[Rendered images and their source text]
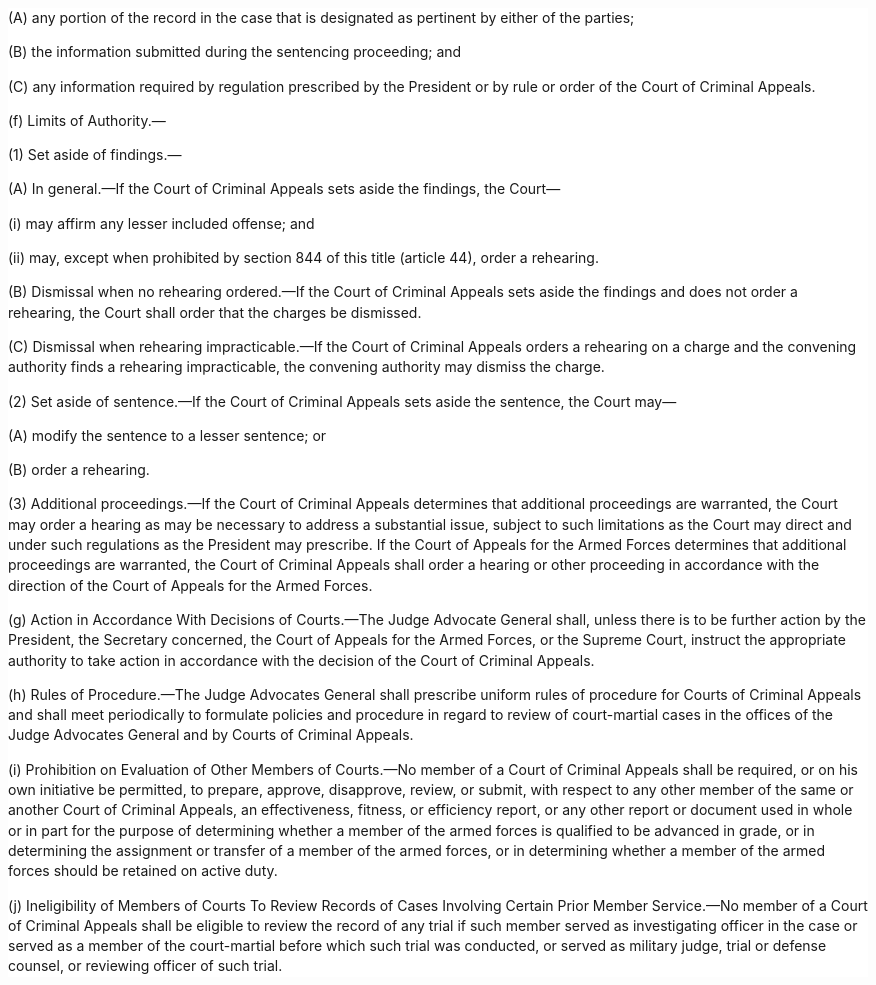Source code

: (A) any portion of the record in the case that is designated as pertinent by either of the parties;

(B) the information submitted during the sentencing proceeding; and

(C) any information required by regulation prescribed by the President or by rule or order of the Court of Criminal Appeals.

(f) Limits of Authority.—

(1) Set aside of findings.—

(A) In general.—If the Court of Criminal Appeals sets aside the findings, the Court—

(i) may affirm any lesser included offense; and

(ii) may, except when prohibited by section 844 of this title (article 44), order a rehearing.

(B) Dismissal when no rehearing ordered.—If the Court of Criminal Appeals sets aside the findings and does not order a rehearing, the Court shall order that the charges be dismissed.

(C) Dismissal when rehearing impracticable.—If the Court of Criminal Appeals orders a rehearing on a charge and the convening authority finds a rehearing impracticable, the convening authority may dismiss the charge.

(2) Set aside of sentence.—If the Court of Criminal Appeals sets aside the sentence, the Court may—

(A) modify the sentence to a lesser sentence; or

(B) order a rehearing.

(3) Additional proceedings.—If the Court of Criminal Appeals determines that additional proceedings are warranted, the Court may order a hearing as may be necessary to address a substantial issue, subject to such limitations as the Court may direct and under such regulations as the President may prescribe. If the Court of Appeals for the Armed Forces determines that additional proceedings are warranted, the Court of Criminal Appeals shall order a hearing or other proceeding in accordance with the direction of the Court of Appeals for the Armed Forces.

(g) Action in Accordance With Decisions of Courts.—The Judge Advocate General shall, unless there is to be further action by the President, the Secretary concerned, the Court of Appeals for the Armed Forces, or the Supreme Court, instruct the appropriate authority to take action in accordance with the decision of the Court of Criminal Appeals.

(h) Rules of Procedure.—The Judge Advocates General shall prescribe uniform rules of procedure for Courts of Criminal Appeals and shall meet periodically to formulate policies and procedure in regard to review of court-martial cases in the offices of the Judge Advocates General and by Courts of Criminal Appeals.

(i) Prohibition on Evaluation of Other Members of Courts.—No member of a Court of Criminal Appeals shall be required, or on his own initiative be permitted, to prepare, approve, disapprove, review, or submit, with respect to any other member of the same or another Court of Criminal Appeals, an effectiveness, fitness, or efficiency report, or any other report or document used in whole or in part for the purpose of determining whether a member of the armed forces is qualified to be advanced in grade, or in determining the assignment or transfer of a member of the armed forces, or in determining whether a member of the armed forces should be retained on active duty.

(j) Ineligibility of Members of Courts To Review Records of Cases Involving Certain Prior Member Service.—No member of a Court of Criminal Appeals shall be eligible to review the record of any trial if such member served as investigating officer in the case or served as a member of the court-martial before which such trial was conducted, or served as military judge, trial or defense counsel, or reviewing officer of such trial.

### WHAT THE TASK REQUIRES
Set down every line of the records above exactly, leaving out the pictures.

### YOUR RESPONSE
Source code

: (A) any portion of the record in the case that is designated as pertinent by either of the parties;

(B) the information submitted during the sentencing proceeding; and

(C) any information required by regulation prescribed by the President or by rule or order of the Court of Criminal Appeals.

(f) Limits of Authority.—

(1) Set aside of findings.—

(A) In general.—If the Court of Criminal Appeals sets aside the findings, the Court—

(i) may affirm any lesser included offense; and

(ii) may, except when prohibited by section 844 of this title (article 44), order a rehearing.

(B) Dismissal when no rehearing ordered.—If the Court of Criminal Appeals sets aside the findings and does not order a rehearing, the Court shall order that the charges be dismissed.

(C) Dismissal when rehearing impracticable.—If the Court of Criminal Appeals orders a rehearing on a charge and the convening authority finds a rehearing impracticable, the convening authority may dismiss the charge.

(2) Set aside of sentence.—If the Court of Criminal Appeals sets aside the sentence, the Court may—

(A) modify the sentence to a lesser sentence; or

(B) order a rehearing.

(3) Additional proceedings.—If the Court of Criminal Appeals determines that additional proceedings are warranted, the Court may order a hearing as may be necessary to address a substantial issue, subject to such limitations as the Court may direct and under such regulations as the President may prescribe. If the Court of Appeals for the Armed Forces determines that additional proceedings are warranted, the Court of Criminal Appeals shall order a hearing or other proceeding in accordance with the direction of the Court of Appeals for the Armed Forces.

(g) Action in Accordance With Decisions of Courts.—The Judge Advocate General shall, unless there is to be further action by the President, the Secretary concerned, the Court of Appeals for the Armed Forces, or the Supreme Court, instruct the appropriate authority to take action in accordance with the decision of the Court of Criminal Appeals.

(h) Rules of Procedure.—The Judge Advocates General shall prescribe uniform rules of procedure for Courts of Criminal Appeals and shall meet periodically to formulate policies and procedure in regard to review of court-martial cases in the offices of the Judge Advocates General and by Courts of Criminal Appeals.

(i) Prohibition on Evaluation of Other Members of Courts.—No member of a Court of Criminal Appeals shall be required, or on his own initiative be permitted, to prepare, approve, disapprove, review, or submit, with respect to any other member of the same or another Court of Criminal Appeals, an effectiveness, fitness, or efficiency report, or any other report or document used in whole or in part for the purpose of determining whether a member of the armed forces is qualified to be advanced in grade, or in determining the assignment or transfer of a member of the armed forces, or in determining whether a member of the armed forces should be retained on active duty.

(j) Ineligibility of Members of Courts To Review Records of Cases Involving Certain Prior Member Service.—No member of a Court of Criminal Appeals shall be eligible to review the record of any trial if such member served as investigating officer in the case or served as a member of the court-martial before which such trial was conducted, or served as military judge, trial or defense counsel, or reviewing officer of such trial.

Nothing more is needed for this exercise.